TRY IT >> Give the data again in full, without pictures.

>>>>>

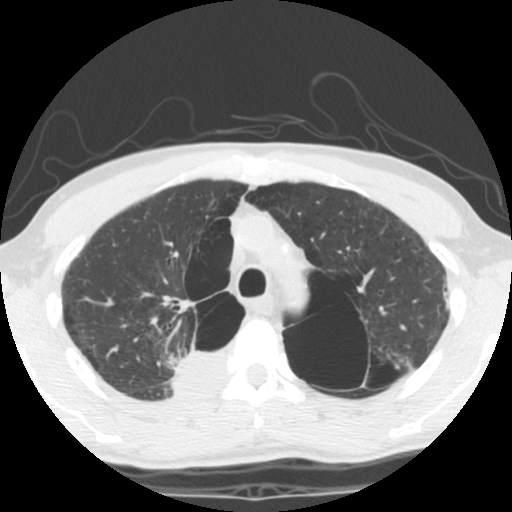
Chest CT (low-dose screening protocol), one axial image. Second annual screen. Lung window (W 1500 / L -600 HU). 2.5 mm slice thickness. Standard (soft-tissue) reconstruction kernel (STANDARD). Male, age 62 years at enrolment. Current smoker at enrolment.
- Expert-annotated lung lesion, box from (x=130, y=326) to (x=227, y=404) px.
- The exam's reader record, not a measurement of the box and not confirmed to be the same lesion: non-calcified nodule or mass ≥4 mm, 35 × 25 mm, soft tissue attenuation.
- Participant outcome: lung cancer diagnosed 14 days after this screen — non-small cell carcinoma, right upper lobe, poorly differentiated (G3), stage IA (AJCC 6th edition), 70 mm at pathology.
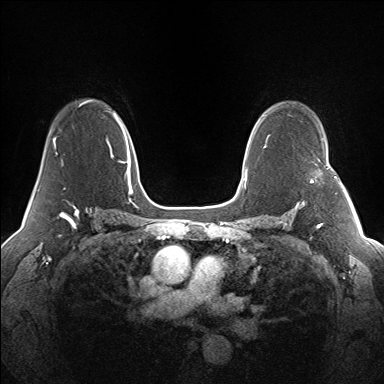
Breast MRI (dynamic contrast-enhanced), one axial slice. Slice 98 of 160 in the series (ordered by position). Dynamic contrast-enhanced series, time point 2 of 7 at this slice position (early post-contrast). 1.5 T. TE 1.5 ms, TR 5 ms. 384 × 384 image matrix, field of view 330 × 330 mm. Female patient.
Annotated regions visible in this slice (semi-automatic segmentation, software-assisted and operator-edited):
- enhancing-tissue mask used for the functional tumour volume (all voxels passing the contrast-enhancement thresholds inside the analysis volume; usually the tumour): bounding box [x1, y1, x2, y2] px = [311, 165, 341, 184]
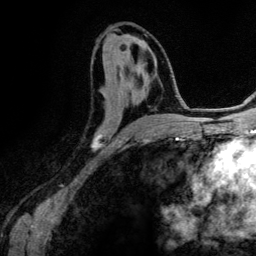
Breast MRI (dynamic contrast-enhanced), one axial slice; slice 65 of 134 in the series (ordered by position); cropped to one breast; dynamic contrast-enhanced series, time point 2 of 6 at this slice position (early post-contrast); 3 T; TE 4.2 ms, TR 7.9 ms; 1.2 mm slice thickness; 256 × 256 image matrix, field of view 170 × 170 mm. Female patient.
Outlined on this slice (semi-automatically segmented with operator editing):
- enhancing-tissue mask used for the functional tumour volume (all voxels passing the contrast-enhancement thresholds inside the analysis volume; usually the tumour): box from (x=92, y=55) to (x=155, y=151) px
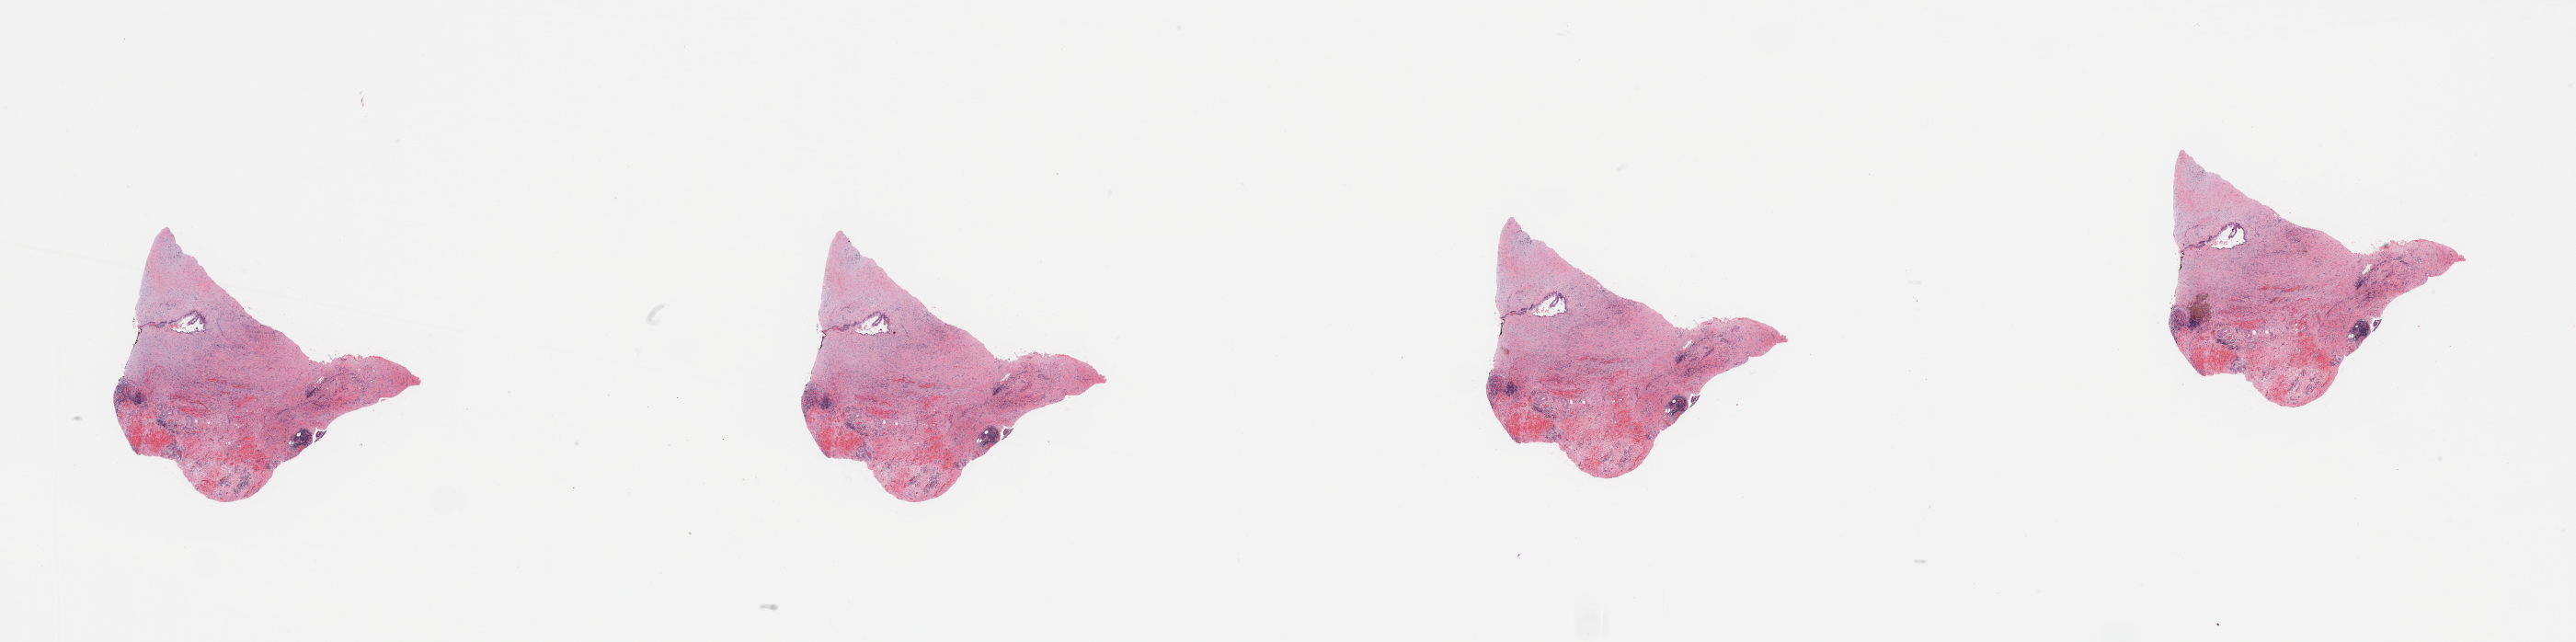
Digitized H&E tissue section (whole slide) — low-resolution overview of the scanned area, about 44.3 x 11.0 mm; tumour tissue sample, pancreas. 62-year-old male patient. Histologic grade: G3 (poorly differentiated).
Histologic diagnosis: Infiltrating duct carcinoma, NOS. AJCC pathologic stage: IIA.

<<<<<

EXERCISE SOLUTION >>
Chest CT (low-dose screening protocol), one axial image. Second annual screen. Lung window (W 1500 / L -600 HU). 2.5 mm slice thickness. Standard (soft-tissue) reconstruction kernel (STANDARD). Male, age 62 years at enrolment. Current smoker at enrolment.
- Expert-annotated lung lesion, box from (x=130, y=326) to (x=227, y=404) px.
- The exam's reader record, not a measurement of the box and not confirmed to be the same lesion: non-calcified nodule or mass ≥4 mm, 35 × 25 mm, soft tissue attenuation.
- Participant outcome: lung cancer diagnosed 14 days after this screen — non-small cell carcinoma, right upper lobe, poorly differentiated (G3), stage IA (AJCC 6th edition), 70 mm at pathology.
Breast MRI (dynamic contrast-enhanced), one axial slice. Slice 98 of 160 in the series (ordered by position). Dynamic contrast-enhanced series, time point 2 of 7 at this slice position (early post-contrast). 1.5 T. TE 1.5 ms, TR 5 ms. 384 × 384 image matrix, field of view 330 × 330 mm. Female patient.
Annotated regions visible in this slice (semi-automatic segmentation, software-assisted and operator-edited):
- enhancing-tissue mask used for the functional tumour volume (all voxels passing the contrast-enhancement thresholds inside the analysis volume; usually the tumour): bounding box [x1, y1, x2, y2] px = [311, 165, 341, 184]
Breast MRI (dynamic contrast-enhanced), one axial slice; slice 65 of 134 in the series (ordered by position); cropped to one breast; dynamic contrast-enhanced series, time point 2 of 6 at this slice position (early post-contrast); 3 T; TE 4.2 ms, TR 7.9 ms; 1.2 mm slice thickness; 256 × 256 image matrix, field of view 170 × 170 mm. Female patient.
Outlined on this slice (semi-automatically segmented with operator editing):
- enhancing-tissue mask used for the functional tumour volume (all voxels passing the contrast-enhancement thresholds inside the analysis volume; usually the tumour): box from (x=92, y=55) to (x=155, y=151) px
Digitized H&E tissue section (whole slide) — low-resolution overview of the scanned area, about 44.3 x 11.0 mm; tumour tissue sample, pancreas. 62-year-old male patient. Histologic grade: G3 (poorly differentiated).
Histologic diagnosis: Infiltrating duct carcinoma, NOS. AJCC pathologic stage: IIA.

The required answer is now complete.